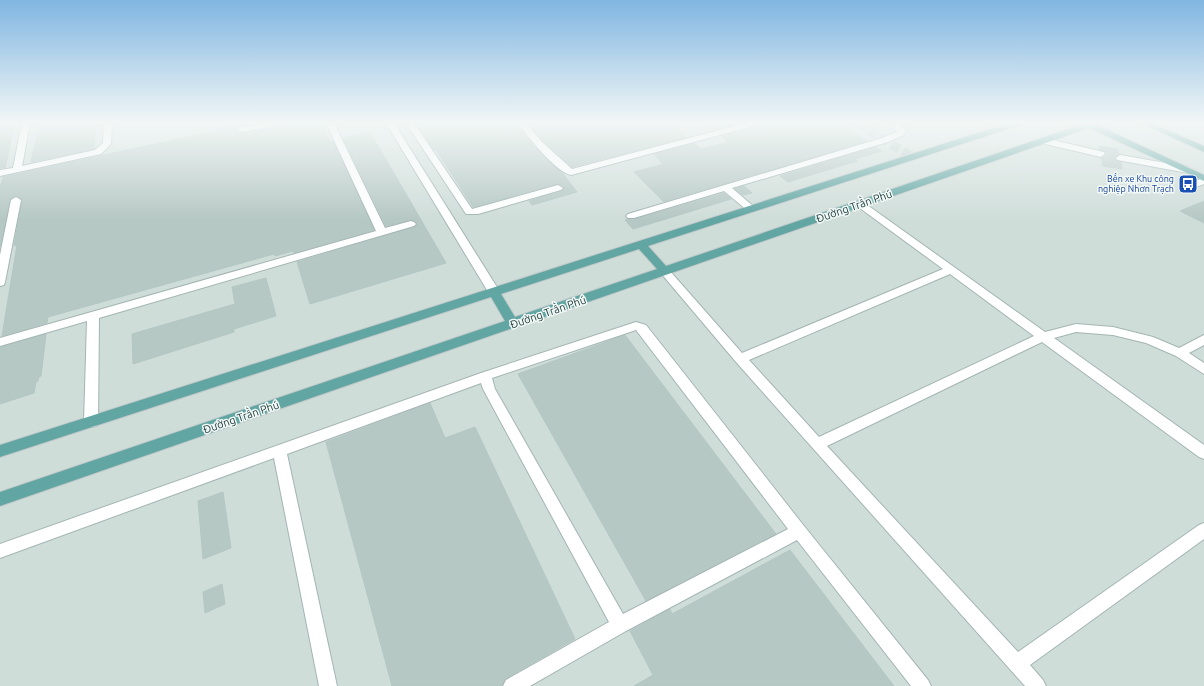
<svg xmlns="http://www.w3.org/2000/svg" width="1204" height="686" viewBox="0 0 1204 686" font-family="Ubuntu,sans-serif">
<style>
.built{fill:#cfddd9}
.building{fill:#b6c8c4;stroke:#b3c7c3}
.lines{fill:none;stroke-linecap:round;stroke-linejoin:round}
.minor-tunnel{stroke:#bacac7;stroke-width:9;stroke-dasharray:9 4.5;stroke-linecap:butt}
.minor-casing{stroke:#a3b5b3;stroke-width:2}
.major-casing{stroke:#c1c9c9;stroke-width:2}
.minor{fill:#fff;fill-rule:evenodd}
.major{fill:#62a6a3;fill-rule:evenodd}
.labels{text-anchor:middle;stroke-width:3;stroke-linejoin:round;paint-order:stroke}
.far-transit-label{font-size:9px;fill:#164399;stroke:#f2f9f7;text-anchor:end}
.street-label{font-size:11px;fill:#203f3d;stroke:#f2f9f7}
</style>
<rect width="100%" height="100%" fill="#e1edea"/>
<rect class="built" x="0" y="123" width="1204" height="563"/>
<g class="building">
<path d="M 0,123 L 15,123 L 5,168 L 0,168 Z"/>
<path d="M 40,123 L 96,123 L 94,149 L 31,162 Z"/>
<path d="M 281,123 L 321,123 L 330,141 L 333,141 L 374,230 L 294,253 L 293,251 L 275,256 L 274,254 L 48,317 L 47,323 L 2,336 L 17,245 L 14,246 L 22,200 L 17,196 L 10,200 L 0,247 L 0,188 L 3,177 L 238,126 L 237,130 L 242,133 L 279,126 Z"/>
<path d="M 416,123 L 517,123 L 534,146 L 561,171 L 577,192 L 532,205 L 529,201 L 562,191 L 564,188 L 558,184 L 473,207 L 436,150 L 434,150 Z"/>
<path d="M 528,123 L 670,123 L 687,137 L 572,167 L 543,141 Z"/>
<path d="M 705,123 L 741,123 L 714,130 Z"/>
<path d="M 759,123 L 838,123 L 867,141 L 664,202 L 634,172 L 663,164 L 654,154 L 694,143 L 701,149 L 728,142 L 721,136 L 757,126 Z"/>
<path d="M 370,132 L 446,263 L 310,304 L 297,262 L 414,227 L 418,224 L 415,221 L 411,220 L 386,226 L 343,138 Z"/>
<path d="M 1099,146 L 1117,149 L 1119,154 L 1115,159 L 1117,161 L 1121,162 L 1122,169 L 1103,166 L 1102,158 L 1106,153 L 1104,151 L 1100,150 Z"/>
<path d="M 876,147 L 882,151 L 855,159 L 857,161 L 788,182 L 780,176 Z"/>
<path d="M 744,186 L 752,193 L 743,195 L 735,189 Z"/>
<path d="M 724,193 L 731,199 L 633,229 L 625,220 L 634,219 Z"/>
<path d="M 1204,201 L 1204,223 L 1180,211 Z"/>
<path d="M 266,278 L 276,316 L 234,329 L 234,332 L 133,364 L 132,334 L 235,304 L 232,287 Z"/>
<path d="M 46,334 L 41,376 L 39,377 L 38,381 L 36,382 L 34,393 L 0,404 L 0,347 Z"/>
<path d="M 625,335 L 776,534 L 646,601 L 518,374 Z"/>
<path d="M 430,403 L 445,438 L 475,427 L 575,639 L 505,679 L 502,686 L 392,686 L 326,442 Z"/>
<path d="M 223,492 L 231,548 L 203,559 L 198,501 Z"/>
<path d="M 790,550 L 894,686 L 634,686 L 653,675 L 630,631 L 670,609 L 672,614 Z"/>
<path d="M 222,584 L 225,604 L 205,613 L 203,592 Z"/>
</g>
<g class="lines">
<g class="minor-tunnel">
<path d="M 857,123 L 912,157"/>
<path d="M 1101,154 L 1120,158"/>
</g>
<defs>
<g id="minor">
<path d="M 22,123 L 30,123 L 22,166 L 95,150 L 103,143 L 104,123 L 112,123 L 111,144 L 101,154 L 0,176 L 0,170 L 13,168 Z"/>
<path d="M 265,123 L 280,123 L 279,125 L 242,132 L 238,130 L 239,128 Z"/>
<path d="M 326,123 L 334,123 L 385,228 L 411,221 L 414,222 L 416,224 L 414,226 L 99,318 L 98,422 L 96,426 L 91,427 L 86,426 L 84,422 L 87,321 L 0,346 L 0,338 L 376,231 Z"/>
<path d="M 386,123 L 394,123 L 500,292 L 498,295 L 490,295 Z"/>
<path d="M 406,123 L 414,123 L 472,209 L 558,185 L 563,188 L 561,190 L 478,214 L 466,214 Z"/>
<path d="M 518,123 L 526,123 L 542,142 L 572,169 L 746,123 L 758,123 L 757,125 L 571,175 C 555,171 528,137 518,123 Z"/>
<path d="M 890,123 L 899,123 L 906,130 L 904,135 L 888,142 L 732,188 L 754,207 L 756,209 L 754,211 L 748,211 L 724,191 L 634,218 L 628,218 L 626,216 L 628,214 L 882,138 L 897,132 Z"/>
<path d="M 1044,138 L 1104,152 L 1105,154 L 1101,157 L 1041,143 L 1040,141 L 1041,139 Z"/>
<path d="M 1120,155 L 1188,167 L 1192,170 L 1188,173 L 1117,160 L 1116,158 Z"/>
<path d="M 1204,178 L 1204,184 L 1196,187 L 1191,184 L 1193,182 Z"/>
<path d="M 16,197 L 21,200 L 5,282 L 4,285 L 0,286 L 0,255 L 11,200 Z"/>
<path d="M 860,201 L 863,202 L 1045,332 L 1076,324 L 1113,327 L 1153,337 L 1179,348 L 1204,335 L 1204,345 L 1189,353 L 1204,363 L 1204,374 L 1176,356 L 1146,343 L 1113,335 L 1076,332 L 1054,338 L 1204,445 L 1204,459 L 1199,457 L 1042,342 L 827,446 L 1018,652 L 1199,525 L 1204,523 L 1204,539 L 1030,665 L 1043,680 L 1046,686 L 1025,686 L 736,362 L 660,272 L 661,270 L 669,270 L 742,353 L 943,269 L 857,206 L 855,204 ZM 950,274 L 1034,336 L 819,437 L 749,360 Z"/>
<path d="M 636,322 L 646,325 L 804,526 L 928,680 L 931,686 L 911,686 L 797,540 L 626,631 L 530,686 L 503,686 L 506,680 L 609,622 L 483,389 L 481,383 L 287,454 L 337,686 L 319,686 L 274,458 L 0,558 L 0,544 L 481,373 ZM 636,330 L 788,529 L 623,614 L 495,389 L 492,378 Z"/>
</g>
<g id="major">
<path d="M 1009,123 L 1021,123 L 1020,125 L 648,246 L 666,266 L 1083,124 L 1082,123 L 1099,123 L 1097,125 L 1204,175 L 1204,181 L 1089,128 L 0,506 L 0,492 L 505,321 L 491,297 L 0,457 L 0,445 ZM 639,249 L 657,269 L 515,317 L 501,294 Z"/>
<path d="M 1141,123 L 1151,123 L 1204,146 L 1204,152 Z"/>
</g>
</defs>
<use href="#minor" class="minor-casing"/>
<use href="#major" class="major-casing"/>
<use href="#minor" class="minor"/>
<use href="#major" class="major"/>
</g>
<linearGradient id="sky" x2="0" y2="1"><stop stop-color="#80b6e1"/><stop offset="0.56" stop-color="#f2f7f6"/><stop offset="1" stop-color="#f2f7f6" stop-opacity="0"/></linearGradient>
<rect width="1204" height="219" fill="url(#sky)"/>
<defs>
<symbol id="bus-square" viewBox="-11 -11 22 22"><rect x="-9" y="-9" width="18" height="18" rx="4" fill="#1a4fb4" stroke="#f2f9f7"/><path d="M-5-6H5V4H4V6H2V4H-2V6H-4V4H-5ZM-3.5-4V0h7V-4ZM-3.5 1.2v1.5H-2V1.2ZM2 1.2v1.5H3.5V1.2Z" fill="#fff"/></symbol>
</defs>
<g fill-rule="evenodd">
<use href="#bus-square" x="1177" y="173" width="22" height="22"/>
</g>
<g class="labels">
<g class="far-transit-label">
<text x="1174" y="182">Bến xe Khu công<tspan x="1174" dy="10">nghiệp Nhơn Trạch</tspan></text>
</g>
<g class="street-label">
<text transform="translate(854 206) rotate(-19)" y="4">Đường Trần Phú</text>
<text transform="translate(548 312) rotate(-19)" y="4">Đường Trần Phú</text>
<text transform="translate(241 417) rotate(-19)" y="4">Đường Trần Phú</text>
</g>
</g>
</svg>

+ + +

## Activity
Report each line in the data that holds the word "built".

## Your solution
.built{fill:#cfddd9}
<rect class="built" x="0" y="123" width="1204" height="563"/>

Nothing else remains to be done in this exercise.